Die Mehrheit des Gemeinderats schloss sich ihrer Ansicht an, auch wenn sich die OGL dafür aussprach, sich zunächst an die Öffentlichkeit zu wenden und den Gemeinderatsbeschluss solange aufzuschieben. Wolfgang Steuer wies darauf hin, dass die Aktion in anderen Städten durchaus kontrovers gesehen wurde: „In Villingen-Schwenningen wurde sie zunächst jahrelang abgelehnt, bevor die Zustimmung erfolgte“, sagte der OGL-Stadtrat. Steuer plädierte dafür, zunächst den Vortrag des Künstlers Gunter Demnig, Initiator der Stolpersteine, am 22. Oktober im Kesselhaus abzuwarten. OGL-Fraktionssprecherin Susanne ReinhardtKlotz bemängelte zudem, dass die Kommunikation von Stadt und Auberlehaus mit dem Stadtarchiv bezüglich des Projekts offenbar „schwierig“gewesen sei und wünschte sich, dass die Aktion künftig gemeinsam begleitet würde. Auch Gustav Betzler (Freie Wähler) betonte den „engen Schulterschluss“mit dem Stadtarchiv.

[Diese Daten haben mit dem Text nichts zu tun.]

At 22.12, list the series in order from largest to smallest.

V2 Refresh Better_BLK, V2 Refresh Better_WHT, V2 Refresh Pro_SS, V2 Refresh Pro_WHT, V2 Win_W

Alles andere als angetan von den Stolpersteinen zeigte sich Antje Spehn (FDP). „Es ist beschämend, dass uns keine andere Erinnerung einfällt, als Namen, die in den Boden eingelassen werden und auf die alle treten“, meinte sie. Sicherlich gebe es andere Möglichkeiten des öffentlichen Gedenkens, so Spehn - eine beschriftete Gedenkwand beispielsweise.

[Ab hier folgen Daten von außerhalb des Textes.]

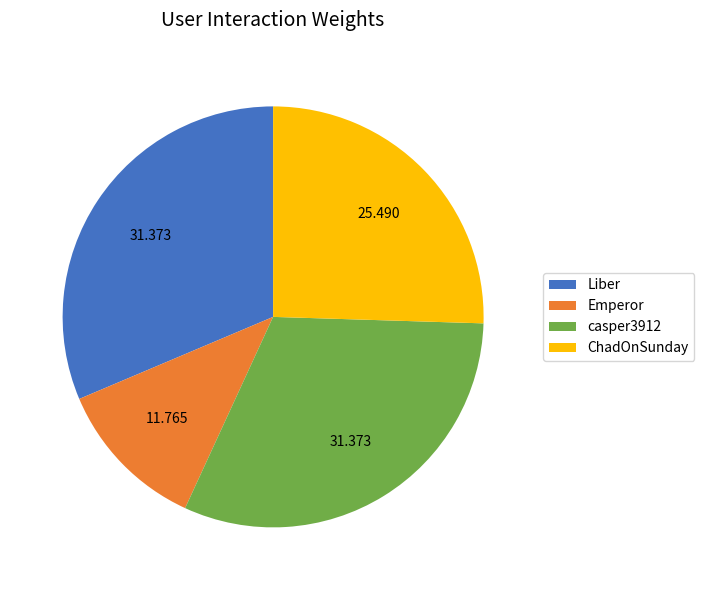

Which slice is the smallest?

Emperor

Das sahen Gustav Betzler und Clemens Henn (CDU) wiederum ganz anders. „Ein Stolperstein ist eben ein Stolperstein, der kann sich nicht an der Decke befinden“, sagte Betzler. Die Freien Wähler stünden hinter der Aktion, auch wenn sie kurzfristig komme. Und auch Henn fand die Form der Stolpersteine „sinnvoller als eine Gedenktafel“: „Wir sollen ja drüberstolpern“, sagt er und fügte hinzu: „Es wird höchste Zeit, dass sich Trossingen mit dem Thema auseinandersetzt.“
Henn erkundigte sich zudem, ob die Angehörigen der Verstorbenen über die Aktion verständigt wurden. Wie Volker Neipp informierte, sei dies rechtlich nicht notwendig. Für eines der fünf Opfer wurden allerdings Nachkommen ermittelt, die in Trossingen und Stuttgart leben. „Beide freuen sich sehr über das Gedenken“, teilte Neipp mit.

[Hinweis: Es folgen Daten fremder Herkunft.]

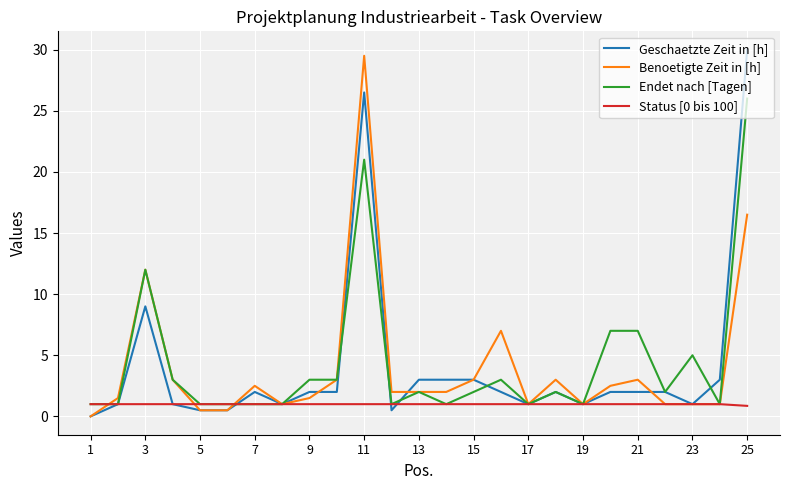

What is the minimum value for Endet nach [Tagen]?

1.0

Für Dieter Görlich-Heinichen (SGT) war wichtig, dass das Projekt mit den fünf Stolpersteinen nicht beendet ist und sich die Trossinger Bürger, Einrichtungen und Organisationen bei künftigen Ergänzungen beteiligen können. Susanne Irion versicherte, dass es genau so vorgesehen sei: Auch an die übrigen acht Euthanasieopfer solle mit Stolpersteinen erinnert werden. Jüdische Mitbürger, für die eine Verlegung ebenfalls in Betracht käme, gab es in Trossingen laut Stadtverwaltung nicht.
Die Verlegung am 22. Oktober soll öffentlich stattfinden. Das Auberlehaus hat sich dafür auch an die Schulen gewandt, um diese einzubinden.